The following are crucial and non-negotiable steps humanitarian aid organizations and donors must take as they continue to attempt to curb the damage caused in the wake of the pandemic:

  • Ensure ring-fenced funding and support for health and livelihood services specifically supporting women and girls, including sexual and reproductive health, GBV response and economic empowerment programs. These services – and organizations providing these services – must not be expected to pivot to COVID-19 response and instead must be sustained as core and essential services throughout the pandemic.
  • Provide additional resources and support to women- and girl-led organizations to help them adapt to the changing environment of the pandemic. This includes the provision of personal protective equipment (PPE) for staff and volunteers, additional resources for transport and communication, and support where appropriate in redesigning and reshaping service delivery in accessible ways.
  • Give particular attention to intersecting vulnerabilities, including women and girls with disabilities or caring for those with disabilities, as their access to services is already limited and their risk of violence is high. Adaptations of services must take account of these particular needs and be supported to do so, and as new modalities emerge, women and girls with disabilities or caring for those with disabilities must be enabled to express their specific needs and preferences, which can then become the benchmark of service delivery.
  • Links across the research briefs

    Throughout the research, and the issues raised by the organizations participating, it is clear that none of these issues are separate from the others, and as such, none of them can be addressed discretely. The resources challenges faced by women- and girl-led are related not only to the pandemic and the increase in needs and the need for resources, but the ways in which specific people are valued and recognized as in need of resources and services, and who is helped responsible for providing them. COVID-19 is a health crisis, and health crises happen in socio-political contexts; health, and health issues, are intimately connected to who is expected to provide care, and for whom.

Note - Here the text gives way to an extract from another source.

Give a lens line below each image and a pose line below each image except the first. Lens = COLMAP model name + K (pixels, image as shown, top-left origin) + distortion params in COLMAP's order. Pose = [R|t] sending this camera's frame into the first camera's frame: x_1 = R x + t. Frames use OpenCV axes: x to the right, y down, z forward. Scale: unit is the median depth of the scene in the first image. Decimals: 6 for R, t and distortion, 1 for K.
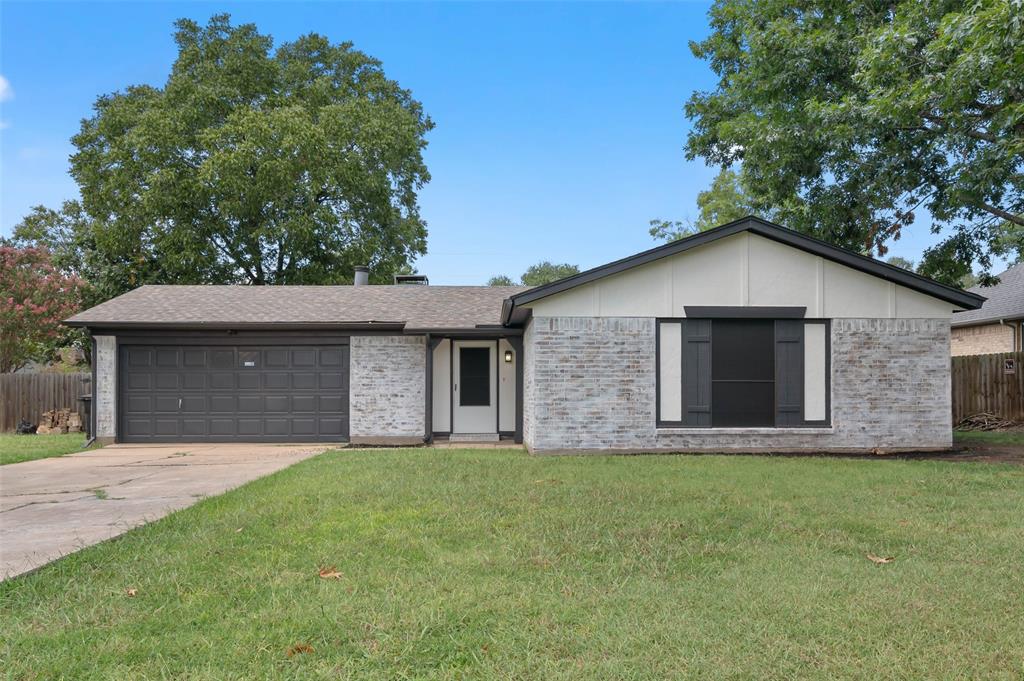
lens RADIAL K [[478.3, 0, 466.0], [0, 478.3, 383.1], [0, 0, 1]] dist [-0.000021, 0.000451]
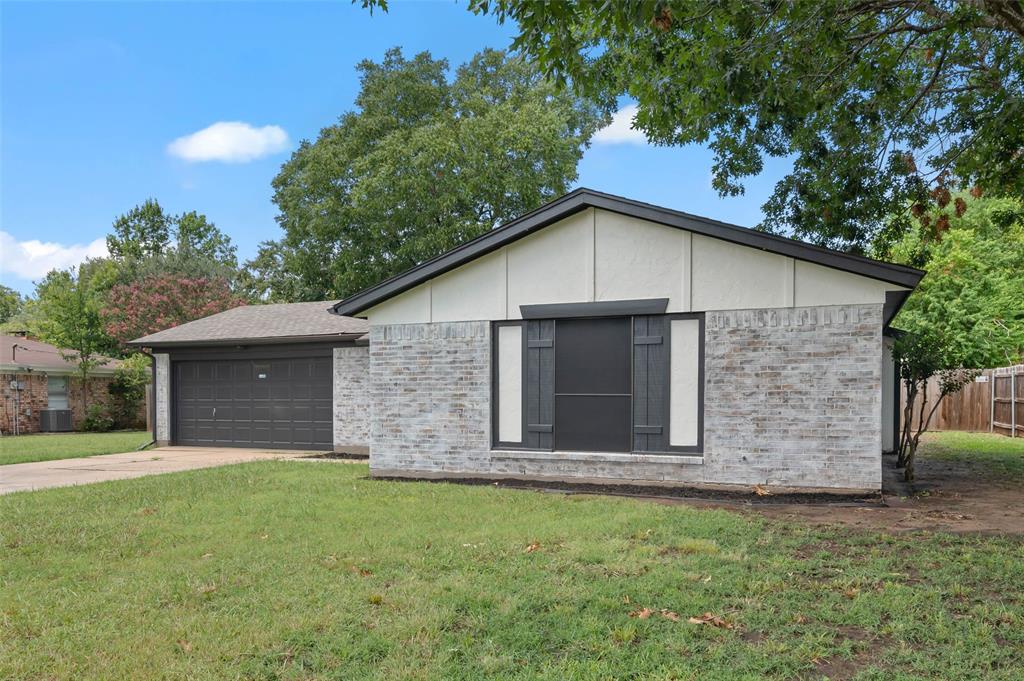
lens RADIAL K [[478.3, 0, 510.2], [0, 478.3, 398.7], [0, 0, 1]] dist [-0.000021, 0.000451]
pose [[0.961845, -0.000566, -0.273596, 0.666318], [0.007359, 0.999690, 0.023803, -0.017913], [0.273497, -0.024908, 0.961550, 0.184615]]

    Women- and girl-led organizations are, in addition, finding themselves the final line of defense for women in their attempts to replace their precarious incomes, and sustain themselves and their children. They are also trying to meet the needs related to the predictable increases in violence against women and girls; within this landscape, women – and women-led organizations – are understood as a resource that will provide for others without being resourced or supported. At the same time, there is virtually no care for the women providing the services, all of whom are exposed to the same risks as the women they serve.